19 thoughts on “Web scrapping tutorial

Leave a Reply

Your email address will not be published. Required fields are marked *

  1. Hi there, simply was alert to your weblog via Google, and found that it’s truly informative. I’m going to be careful for brussels. I’ll appreciate in the event you proceed this in future. A lot of other people will be benefited from your writing. Cheers!

  2. I simply want to say I’m new to blogging and site-building and absolutely loved you’re blog site. Most likely I’m going to bookmark your website . You definitely have incredible writings. Regards for sharing your website page.

  3. I’m not sure why but this weblog is loading incredibly slow for me. Is anyone else having this problem or is it a problem on my end? I’ll check back later on and see if the problem still exists.

  4. Does your website have a contact page?
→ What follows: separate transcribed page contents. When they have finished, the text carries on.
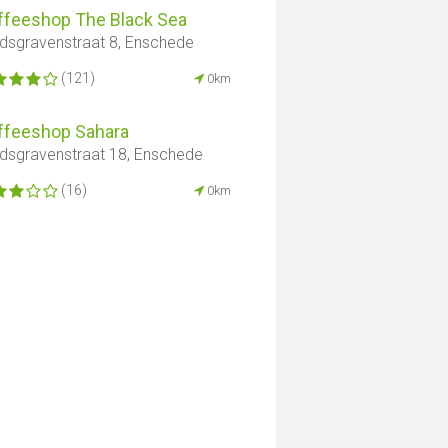
ffeeshop The Black Sea
dsgravenstraat 8, Enschede
(121)
0km
ffeeshop Sahara
dsgravenstraat 18, Enschede
(16)
0km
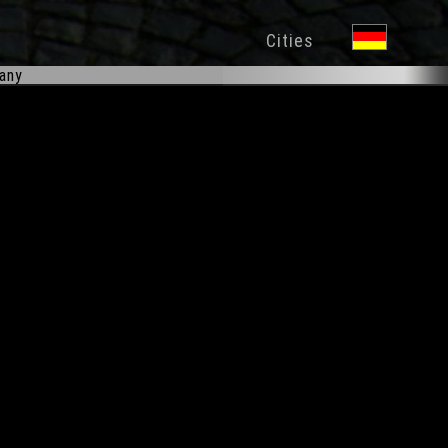
Cities
many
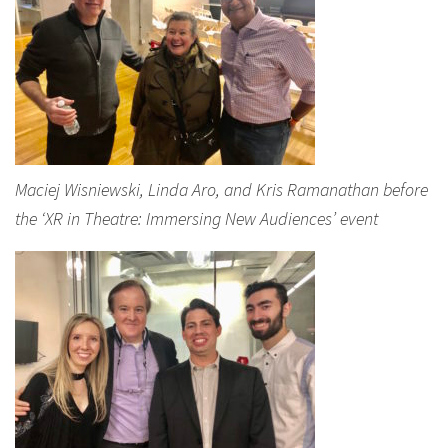
Maciej Wisniewski, Linda Aro, and Kris Ramanathan before
the ‘XR in Theatre: Immersing New Audiences’ event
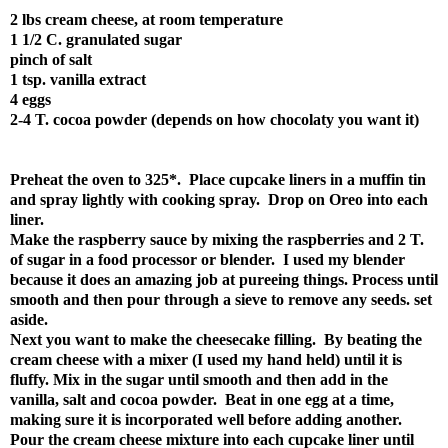
2 lbs cream cheese, at room temperature
1 1/2 C. granulated sugar
pinch of salt
1 tsp. vanilla extract
4 eggs
2-4 T. cocoa powder (depends on how chocolaty you want it)
Preheat the oven to 325*. Place cupcake liners in a muffin tin
and spray lightly with cooking spray. Drop on Oreo into each
liner.
Make the raspberry sauce by mixing the raspberries and 2 T.
of sugar in a food processor or blender. I used my blender
because it does an amazing job at pureeing things. Process until
smooth and then pour through a sieve to remove any seeds. set
aside.
Next you want to make the cheesecake filling. By beating the
cream cheese with a mixer (I used my hand held) until it is
fluffy. Mix in the sugar until smooth and then add in the
vanilla, salt and cocoa powder. Beat in one egg at a time,
making sure it is incorporated well before adding another.
Pour the cream cheese mixture into each cupcake liner until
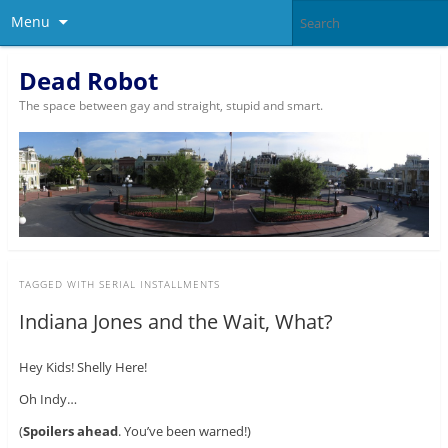
Menu
Dead Robot
The space between gay and straight, stupid and smart.
TAGGED WITH
SERIAL INSTALLMENTS
Indiana Jones and the Wait, What?
Hey Kids! Shelly Here!
Oh Indy…
(
Spoilers ahead
. You’ve been warned!)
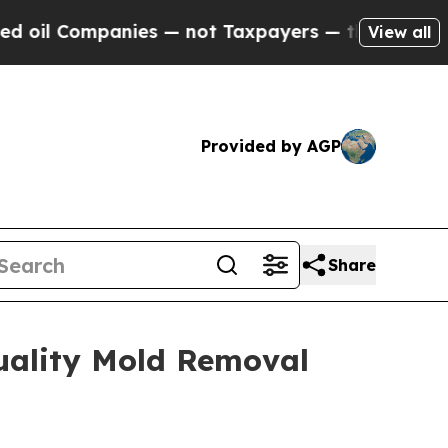
— not Taxpayers — the Chance to Cash in on Publi
View all
Provided by AGP
Share
uality Mold Removal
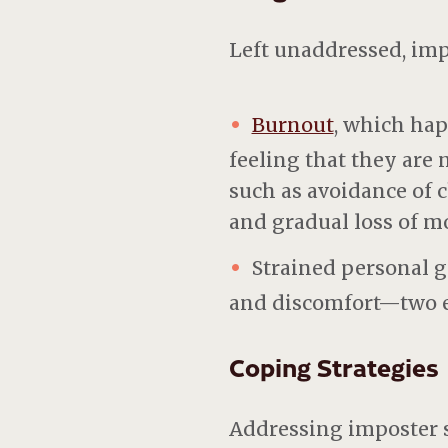
Left unaddressed, im
Burnout
, which ha
feeling that they are
such as avoidance of 
and gradual loss of mo
Strained personal g
and discomfort—two el
Coping Strategies
Addressing imposter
I’m having a tough time locating it but, I’d like to shoot you an email. I’ve got some creative ideas for your blog you might be interested in hearing. Either way, great website and I look forward to seeing it expand over time.

  5. It’s a shame you don’t have a donate button! I’d without a doubt donate to this outstanding blog! I suppose for now i’ll settle for book-marking and adding your RSS feed to my Google account. I look forward to brand new updates and will talk about this blog with my Facebook group. Talk soon!

  6. Its like you read my mind! You seem to know a lot about this, like you wrote the book in it or something. I think that you can do with some pics to drive the message home a little bit, but other than that, this is magnificent blog. A fantastic read. I’ll definitely be back.

  7. Hi there just wanted to give you a quick heads up. The text in your post seem to be running off the screen in Safari. I’m not sure if this is a format issue or something to do with browser compatibility but I thought I’d post to let you know. The design and style look great though! Hope you get the issue fixed soon. Kudos

  8. I found your blog site on google and check a number of of your early posts. Continue to maintain up the very good operate. I just further up your RSS feed to my MSN News Reader. Looking for forward to studying more from you in a while!…

  9. I’m not sure where you’re getting your info, but good topic.

    I needs to spend some time learning much more or
    understanding more. Thanks for magnificent info I was looking for
    this info for my mission.

Please wait...

Subscribe to our newsletter

Want to be notified when our article is published? Enter your email address and name below to be the first to know.